Once upon a time philosophy of language was, in the jargon of academic philosophers, an “AOS” (area of specialisation) of mine. In those days it was a nightmare being asked what I was working on in non-philosophy settings. In fact, when I met my husband one of our first conversations was about my work on the problem of opacity – why you can’t substitute “Clark Kent” for “Superman” in the sentence “Lois Lane believes that Superman is strong.” He couldn’t fathom that this was a real philosophy problem.
These days, it’s probably easier for philosophers of language to date. They can emphasise the new philosophy of language, the growing part of the field that’s practical. We need philosophers of language to help us sort out all sorts of questions – about slurs, code words, new forms of online speech, novel pronouns and ways of using pronouns, propaganda, and so on. The Forum in this issue is about these kinds of topics and also about how it is that philosophers of language got interested in them.

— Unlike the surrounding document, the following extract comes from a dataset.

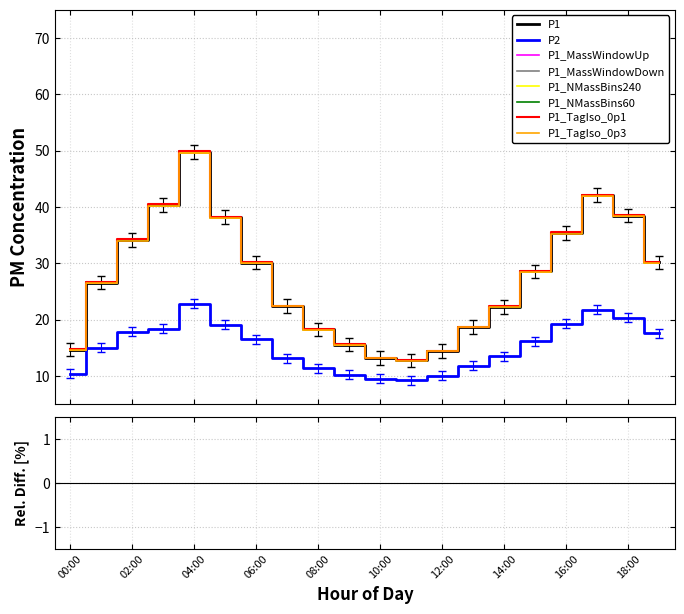

Does the chart have visible grid lines?

Yes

In fact, I needed the new philosophy of language to think about a problem that came up in the editing of this issue. It was a question an interim editor really doesn’t want to face: What to do with the n-word, which was fully spelled out in a quote from Langston Hughes in Ethan Nowak’s essay on extinct languages? The old philosophy of language is illuminating up to a point. This instance of the word wasn’t the most forbidden sort, because Ethan merely mentioned the term, and didn’t use it, and in fact Hughes merely mentioned it as well. But it takes the new philosophy of language to address further questions.
Does it make a difference that it was a Black man, mid-20th-century, who originally mentioned the word? What if there had been ten instances of the word in Ethan’s article, not one? Now it would seem that their all being mentions isn’t entirely exculpatory. We need to understand what we do by repeating a word with the history that the n-word has. More than one of the articles in our forum, including Ethan’s, shed light on this question.
We’re printing the word, fully spelled out, but what if you think that’s a mistake? What’s the appropriate response? A number of articles in this issue touch on the topic of transgression and cancel culture. With the new topics in philosophy of language come new topics in other areas of philosophy, including ethics.